3. Sunglasses: These are my funky sunglasses from the 50th anniversary of independence in Jamaica, summer 2012. I had seen someone in these at one of the arts events I went to, and asked my very social-network savvy friend Annie Paul to see if she could find out where they were available, because I didn’t see them on any vendors’ tables. Within moments after she posted the query on Twitter, I knew where to go!

4. Cards: These are “Cards Against Anthropology,” which a friend of mine made, modeled after “Cards Against Humanity.” They are designed to encourage students to probe ethics questions that might arise in ethnographic field research, and my TAs played the game in their sections for Introduction to Cultural Anthropology. My favorite answers are “Give a Hug” and “Panic.” The question, “You are doing fieldwork in a location where tuberculosis is common. A child coughs in your face, what do you do?” 

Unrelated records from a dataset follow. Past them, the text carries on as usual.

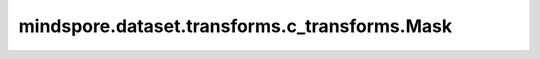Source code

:mindspore.dataset.transforms.c_transforms.Mask
==============================================

.. py:class:: mindspore.dataset.transforms.c_transforms.Mask(operator, constant, dtype=mstype.bool_)

    用给条件判断输入Tensor的内容，并返回一个掩码Tensor。Tensor中任何符合条件的元素都将被标记为True，否则为False。

    **参数：**

    - **operator** (:class:`mindspore.dataset.transforms.c_transforms.Relational`) - 关系操作符，可以取值为Relational.EQ、Relational.NE、Relational.LT、Relational.GT、Relational.LE、Relational.GE。以Relational.EQ为例，将找出Tensor中与 `constant` 相等的元素。
    - **constant** (Union[str, int, float, bool]) - 要进行比较的基准值。
    - **dtype** (:class:`mindspore.dtype`, 可选) - 生成的掩码Tensor的数据类型，默认值：:class:`mindspore.dtype.bool_` 。

    **异常：**

    - **TypeError** - 参数 `operator` 类型不为 Relational。
    - **TypeError** - 参数 `constant` 类型不为 string, int, float 或 bool。
    - **TypeError** - 参数 `dtype` 类型不为 mindspore.dtype。
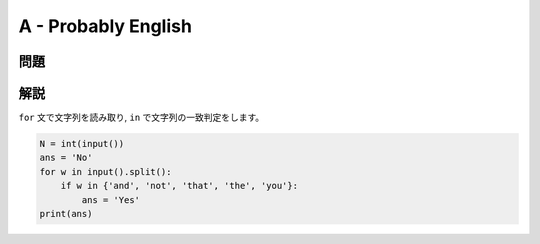 ####################
A - Probably English 
####################

****
問題
****

.. raw:: html

   <details>
   <summary>問題ページを開きます。</summary>
   <br>
   <iframe src="https://atcoder.jp/contests/abc295/tasks/abc295_a" height="600" width="100%">
   ここはコンテンツ内容など自由に記述可能
   </iframe>
   <br>
   </details>


****
解説
****

``for`` 文で文字列を読み取り, ``in`` で文字列の一致判定をします。

.. code-block:: python
   
    N = int(input())
    ans = 'No'
    for w in input().split():
        if w in {'and', 'not', 'that', 'the', 'you'}:
            ans = 'Yes'
    print(ans)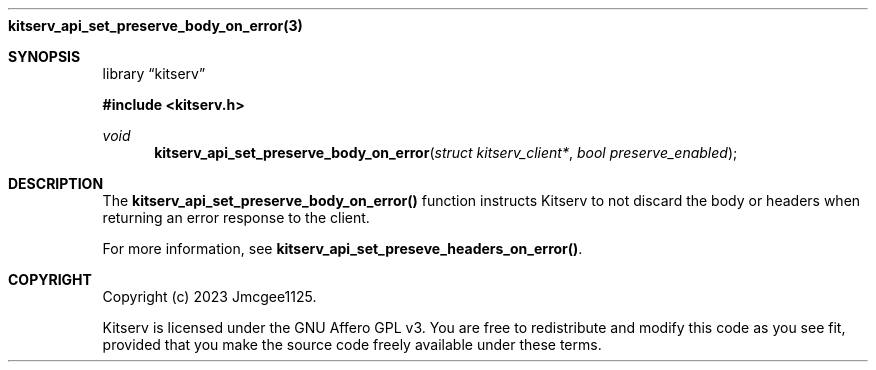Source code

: .Dd December 11, 2023
.Dt kitserv_api_set_preserve_body_on_error 3
.Nm kitserv_api_set_preserve_body_on_error(3)
.Sh SYNOPSIS
.Pp
.Lb kitserv
.Pp
.In kitserv.h
.Pp
.Ft void
.Fn kitserv_api_set_preserve_body_on_error "struct kitserv_client*" "bool preserve_enabled"
.Sh DESCRIPTION
The
.Sy kitserv_api_set_preserve_body_on_error()
function instructs Kitserv to not discard the body or headers when returning an
error response to the client.
.Pp
For more information, see
.Sy kitserv_api_set_preseve_headers_on_error() . No
.Sh COPYRIGHT
.Pp
Copyright (c) 2023 Jmcgee1125.
.Pp
Kitserv is licensed under the GNU Affero GPL v3. You are free to redistribute
and modify this code as you see fit, provided that you make the source code
freely available under these terms.
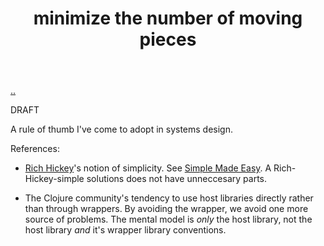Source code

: :PROPERTIES:
:ID: 79498331-5aa8-4282-ad1e-15e7ca755fbb
:END:
#+TITLE: minimize the number of moving pieces

[[file:..][..]]

DRAFT

A rule of thumb I've come to adopt in systems design.

References:

- [[id:a172782b-bceb-4b44-afdf-7a2348d02970][Rich Hickey]]'s notion of simplicity.
  See [[id:3eb092bf-b847-4686-b250-fca303022782][Simple Made Easy]].
  A Rich-Hickey-simple solutions does not have unneccesary parts.

- The Clojure community's tendency to use host libraries directly rather than through wrappers.
  By avoiding the wrapper, we avoid one more source of problems.
  The mental model is /only/ the host library, not the host library /and/ it's wrapper library conventions.
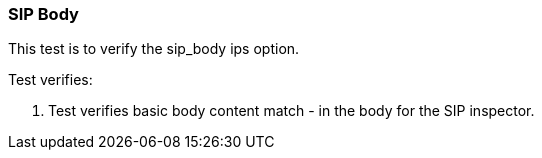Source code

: === SIP Body

This test is to verify the sip_body ips option.

Test verifies:

1. Test verifies basic body content match - in the body for the 
SIP inspector.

5. Shekere: I was living in Bahia, Brazil in 1989–1990, dancing and working with musicians there who were involved in the black arts movement at the time. My friend Cicero was planning to do a shekere workshop, so a few of us took a roadtrip for a few days to the “interior” to find farmers who would give us a bunch of gourds, from which the instruments are made. It was a riot, because they couldn’t figure out why we would want so many of them, since they just use them to carry water. I made this one, choosing the yellow and white for Oshun, the deity representing river water and beauty.